The Supreme Court, which has seen fit to strike down school integration efforts in Seattle in 2007, gut the Voting Rights Act in Shelby County v. Holder, and clear the way for state affirmative action bans in Schuette v. Coalition to Defend Affirmative Action in 2013, is particularly hostile to the consideration of race, even if the policy in question is meant to protect people of color from disenfranchisement and discrimination. In Chief Justice John Roberts’ famous words, "The way to stop discrimination on the basis of race is to stop discriminating on the basis of race." It’s that positioning that has many civil rights and fair housing watchers anxious, says Oliveri.

On November 13, the Supreme Court will hear oral arguments in a case challenging Alabama’s redistricting efforts in a pair of linked cases, Alabama Legislative Black Caucus v. Alabama and Alabama Democratic Conference v. Alabama. State Democrats and black lawmakers say that in 2012, the Republican-controlled state legislature redrew legislative maps to consolidate black voters into just a few districts, creating districts of super-majorities while diluting their voting power elsewhere. One newly redrawn House district went from 67 percent black to 76.8 percent black. Senate District 26 went from 72.75 percent black to 75.22 percent black, resulting in a "strangely shaped configuration that resembles a downward-facing sand fiddler crab," plaintiffs wrote in their brief.
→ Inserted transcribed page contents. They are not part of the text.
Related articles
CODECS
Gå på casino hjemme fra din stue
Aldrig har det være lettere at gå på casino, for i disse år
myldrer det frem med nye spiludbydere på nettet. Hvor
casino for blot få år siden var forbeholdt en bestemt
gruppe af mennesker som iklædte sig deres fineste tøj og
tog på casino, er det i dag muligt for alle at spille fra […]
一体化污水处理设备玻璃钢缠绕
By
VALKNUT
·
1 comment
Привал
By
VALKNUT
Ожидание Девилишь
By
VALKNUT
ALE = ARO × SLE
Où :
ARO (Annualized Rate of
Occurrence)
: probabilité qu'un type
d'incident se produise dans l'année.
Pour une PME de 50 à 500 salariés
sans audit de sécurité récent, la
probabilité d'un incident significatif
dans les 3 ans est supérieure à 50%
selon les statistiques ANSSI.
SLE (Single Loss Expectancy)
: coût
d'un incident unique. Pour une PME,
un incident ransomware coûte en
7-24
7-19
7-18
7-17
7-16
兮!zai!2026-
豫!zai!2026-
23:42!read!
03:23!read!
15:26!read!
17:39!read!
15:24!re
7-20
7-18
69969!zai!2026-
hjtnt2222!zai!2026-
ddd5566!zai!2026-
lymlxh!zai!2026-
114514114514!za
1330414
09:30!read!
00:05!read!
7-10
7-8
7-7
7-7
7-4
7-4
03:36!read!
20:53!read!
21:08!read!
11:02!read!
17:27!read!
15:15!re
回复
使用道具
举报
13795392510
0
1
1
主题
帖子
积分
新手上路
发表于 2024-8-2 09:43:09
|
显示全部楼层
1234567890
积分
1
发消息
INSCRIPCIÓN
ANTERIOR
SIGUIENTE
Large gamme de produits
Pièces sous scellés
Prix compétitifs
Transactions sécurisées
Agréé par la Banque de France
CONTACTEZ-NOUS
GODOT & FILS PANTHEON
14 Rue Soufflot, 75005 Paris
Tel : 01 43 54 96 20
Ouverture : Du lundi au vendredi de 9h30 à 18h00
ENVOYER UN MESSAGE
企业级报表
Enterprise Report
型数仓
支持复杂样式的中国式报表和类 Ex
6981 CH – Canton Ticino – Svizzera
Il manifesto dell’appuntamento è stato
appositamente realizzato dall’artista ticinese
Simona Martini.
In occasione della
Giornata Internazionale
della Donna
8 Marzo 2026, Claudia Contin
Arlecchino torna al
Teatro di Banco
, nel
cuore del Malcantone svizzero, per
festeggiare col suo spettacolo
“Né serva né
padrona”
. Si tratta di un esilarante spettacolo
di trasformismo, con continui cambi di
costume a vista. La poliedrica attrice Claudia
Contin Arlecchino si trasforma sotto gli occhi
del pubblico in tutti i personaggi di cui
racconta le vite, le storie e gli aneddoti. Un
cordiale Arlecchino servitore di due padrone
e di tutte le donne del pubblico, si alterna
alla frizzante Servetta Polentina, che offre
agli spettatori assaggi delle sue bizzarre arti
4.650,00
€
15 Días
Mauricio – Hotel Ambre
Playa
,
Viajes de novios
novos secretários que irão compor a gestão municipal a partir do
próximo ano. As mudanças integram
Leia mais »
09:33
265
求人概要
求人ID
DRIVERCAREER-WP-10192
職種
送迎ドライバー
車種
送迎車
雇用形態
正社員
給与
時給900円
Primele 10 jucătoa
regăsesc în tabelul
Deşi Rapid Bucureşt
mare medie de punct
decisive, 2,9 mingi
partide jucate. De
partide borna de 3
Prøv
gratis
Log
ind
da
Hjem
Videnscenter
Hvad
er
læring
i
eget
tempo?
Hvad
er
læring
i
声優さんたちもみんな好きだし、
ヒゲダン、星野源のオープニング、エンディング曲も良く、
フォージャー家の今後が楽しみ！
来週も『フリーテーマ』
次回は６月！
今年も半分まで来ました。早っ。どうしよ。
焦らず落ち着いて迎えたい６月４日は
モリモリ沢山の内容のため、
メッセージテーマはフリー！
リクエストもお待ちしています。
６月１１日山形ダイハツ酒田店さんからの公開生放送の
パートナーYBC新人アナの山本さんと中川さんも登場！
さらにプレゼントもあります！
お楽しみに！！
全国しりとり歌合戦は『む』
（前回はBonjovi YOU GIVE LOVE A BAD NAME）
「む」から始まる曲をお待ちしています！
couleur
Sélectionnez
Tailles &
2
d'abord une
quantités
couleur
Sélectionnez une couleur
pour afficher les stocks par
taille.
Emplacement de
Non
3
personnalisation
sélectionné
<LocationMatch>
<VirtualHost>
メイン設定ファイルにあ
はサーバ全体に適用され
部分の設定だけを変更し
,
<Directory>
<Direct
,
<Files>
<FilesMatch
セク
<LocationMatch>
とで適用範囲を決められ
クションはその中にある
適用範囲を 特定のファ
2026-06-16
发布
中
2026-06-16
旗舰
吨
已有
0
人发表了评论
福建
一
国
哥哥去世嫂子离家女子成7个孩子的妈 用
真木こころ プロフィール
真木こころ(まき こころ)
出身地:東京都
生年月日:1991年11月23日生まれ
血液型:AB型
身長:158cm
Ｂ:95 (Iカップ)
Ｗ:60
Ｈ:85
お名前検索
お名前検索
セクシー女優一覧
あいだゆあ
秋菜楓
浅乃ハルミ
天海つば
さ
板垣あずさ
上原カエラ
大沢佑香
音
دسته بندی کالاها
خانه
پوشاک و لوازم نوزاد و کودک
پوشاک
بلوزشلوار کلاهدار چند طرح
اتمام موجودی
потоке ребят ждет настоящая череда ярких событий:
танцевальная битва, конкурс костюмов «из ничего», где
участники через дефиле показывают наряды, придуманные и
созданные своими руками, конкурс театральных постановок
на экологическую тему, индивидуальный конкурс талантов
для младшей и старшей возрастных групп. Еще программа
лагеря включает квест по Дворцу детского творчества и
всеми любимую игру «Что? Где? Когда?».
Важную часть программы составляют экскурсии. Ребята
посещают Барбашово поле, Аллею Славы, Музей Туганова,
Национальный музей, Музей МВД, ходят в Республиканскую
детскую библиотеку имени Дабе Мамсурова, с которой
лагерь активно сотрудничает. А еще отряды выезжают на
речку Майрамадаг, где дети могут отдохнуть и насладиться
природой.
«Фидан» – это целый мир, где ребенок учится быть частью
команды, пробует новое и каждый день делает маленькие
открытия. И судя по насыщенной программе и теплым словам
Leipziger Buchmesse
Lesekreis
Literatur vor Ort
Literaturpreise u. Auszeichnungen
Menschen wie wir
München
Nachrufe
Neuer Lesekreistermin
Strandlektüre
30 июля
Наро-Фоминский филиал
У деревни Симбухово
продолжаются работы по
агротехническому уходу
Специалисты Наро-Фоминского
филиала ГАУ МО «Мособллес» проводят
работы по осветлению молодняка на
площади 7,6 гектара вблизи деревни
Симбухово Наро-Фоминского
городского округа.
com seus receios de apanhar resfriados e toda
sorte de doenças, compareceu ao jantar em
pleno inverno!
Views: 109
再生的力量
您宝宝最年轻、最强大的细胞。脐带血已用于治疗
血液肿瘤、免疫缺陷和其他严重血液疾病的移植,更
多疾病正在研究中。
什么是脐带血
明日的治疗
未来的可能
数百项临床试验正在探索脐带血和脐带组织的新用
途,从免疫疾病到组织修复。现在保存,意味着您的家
Plaintiffs called the practice "racial gerrymandering," or in other words, an unconstitutional and unjustified use of race in redistricting that violates the Equal Protection Clause and the Voting Rights Act. Indeed, says Loyola Law School professor Justin Levitt, "The Voting Rights Act, as courts have interpreted it in the past, [with] the [now-invalidated] Section 5 and other sections, have required a lot more nuance." The question before the court is: Was the state "appropriately nuanced or inappropriately blunt in how it used race in the process?" says Levitt.

In 2012, a three-judge panel of Federal District Court judges ruled the plan did not deny black voters their right to participate in the political process, and was neither unconstitutional nor a violation of the Voting Rights Act–but with one key dissent. Judge Myron H. Thompson, who is African-American, pointed out "a cruel irony" to these cases. "Even as it was asking the Supreme Court to strike down" Section 5 of the Voting Rights Act "for failure to speak to current conditions," Thompson wrote in his dissent, "the State of Alabama was relying on racial quotas with absolutely no evidence that they had anything to do with current conditions, and seeking to justify those quotas with the very provision it was helping to render inert."

Consider this year’s Alabama redistricting case "Shelby County, number two," says Victor Goode, a professor at the CUNY School of Law. Shelby County v. Holder, the Supreme Court’s landmark ruling that invalidated the Voting Rights Act’s pre-clearance formula, paved the way for voter suppression efforts and "has given rise to all these voter ID laws bouncing around the courts now," Goode says.

Justices Clarence Thomas and Antonin Scalia in particular "have been arguing all along that the Voting Rights Act is an anachronism of history," says Goode. "If they continue that same approach, they just might take another few bites out of the Voting Rights Act."